_Description of the task:_
Each line in the entries that has the word "arithmetic" has to be copied.

_Input:_
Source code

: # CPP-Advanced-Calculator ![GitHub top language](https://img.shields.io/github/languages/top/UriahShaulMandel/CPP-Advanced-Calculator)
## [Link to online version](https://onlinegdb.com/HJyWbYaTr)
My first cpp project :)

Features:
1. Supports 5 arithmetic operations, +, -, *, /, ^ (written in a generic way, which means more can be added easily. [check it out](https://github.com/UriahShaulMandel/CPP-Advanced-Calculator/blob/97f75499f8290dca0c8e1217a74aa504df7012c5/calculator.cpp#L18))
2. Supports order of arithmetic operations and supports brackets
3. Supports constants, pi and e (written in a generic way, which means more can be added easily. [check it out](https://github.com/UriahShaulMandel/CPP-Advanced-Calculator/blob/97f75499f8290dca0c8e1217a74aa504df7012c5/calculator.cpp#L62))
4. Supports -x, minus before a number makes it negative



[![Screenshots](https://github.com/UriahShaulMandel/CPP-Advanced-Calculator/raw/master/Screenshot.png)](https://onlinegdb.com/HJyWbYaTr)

_Answer box:_
1. Supports 5 arithmetic operations, +, -, *, /, ^ (written in a generic way, which means more can be added easily. [check it out](https://github.com/UriahShaulMandel/CPP-Advanced-Calculator/blob/97f75499f8290dca0c8e1217a74aa504df7012c5/calculator.cpp#L18))
2. Supports order of arithmetic operations and supports brackets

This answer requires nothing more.